Atualize todas as linhas abaixo, trocando "exercise" por "activity" e mantendo todo o restante sem alteração. Omita as imagens na resposta.

══ LINHAS FORNECIDAS ══

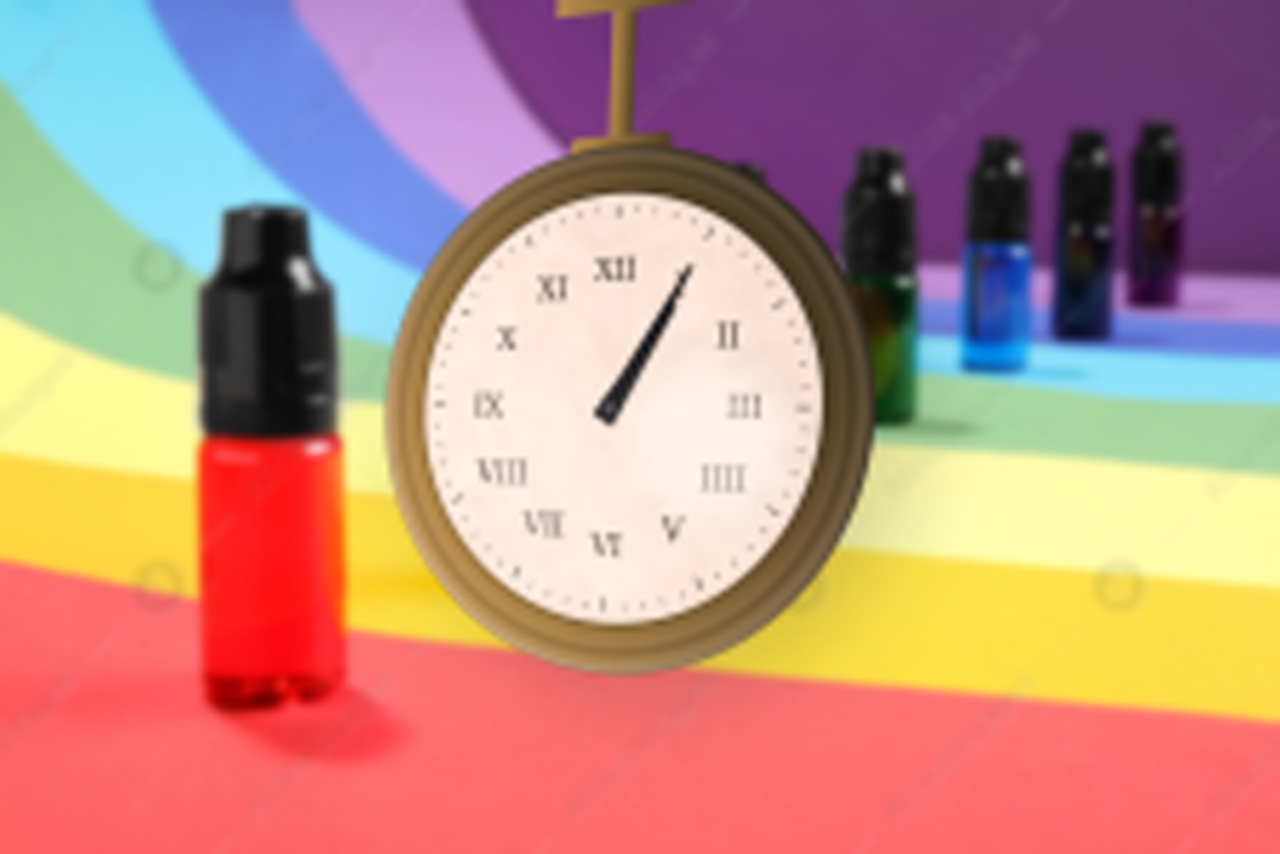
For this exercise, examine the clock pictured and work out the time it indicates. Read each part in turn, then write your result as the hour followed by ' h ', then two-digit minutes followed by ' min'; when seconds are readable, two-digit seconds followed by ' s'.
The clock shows 1 h 05 min
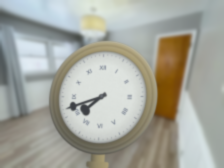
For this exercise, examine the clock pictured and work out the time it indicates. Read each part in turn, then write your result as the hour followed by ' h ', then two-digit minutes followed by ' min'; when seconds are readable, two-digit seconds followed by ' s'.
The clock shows 7 h 42 min
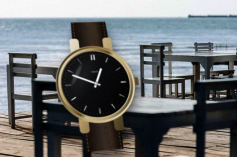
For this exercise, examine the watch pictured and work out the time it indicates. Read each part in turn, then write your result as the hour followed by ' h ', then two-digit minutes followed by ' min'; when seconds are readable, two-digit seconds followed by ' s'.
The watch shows 12 h 49 min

═══

RESULTADO DA TAREFA:
For this activity, examine the clock pictured and work out the time it indicates. Read each part in turn, then write your result as the hour followed by ' h ', then two-digit minutes followed by ' min'; when seconds are readable, two-digit seconds followed by ' s'.
The clock shows 1 h 05 min
For this activity, examine the clock pictured and work out the time it indicates. Read each part in turn, then write your result as the hour followed by ' h ', then two-digit minutes followed by ' min'; when seconds are readable, two-digit seconds followed by ' s'.
The clock shows 7 h 42 min
For this activity, examine the watch pictured and work out the time it indicates. Read each part in turn, then write your result as the hour followed by ' h ', then two-digit minutes followed by ' min'; when seconds are readable, two-digit seconds followed by ' s'.
The watch shows 12 h 49 min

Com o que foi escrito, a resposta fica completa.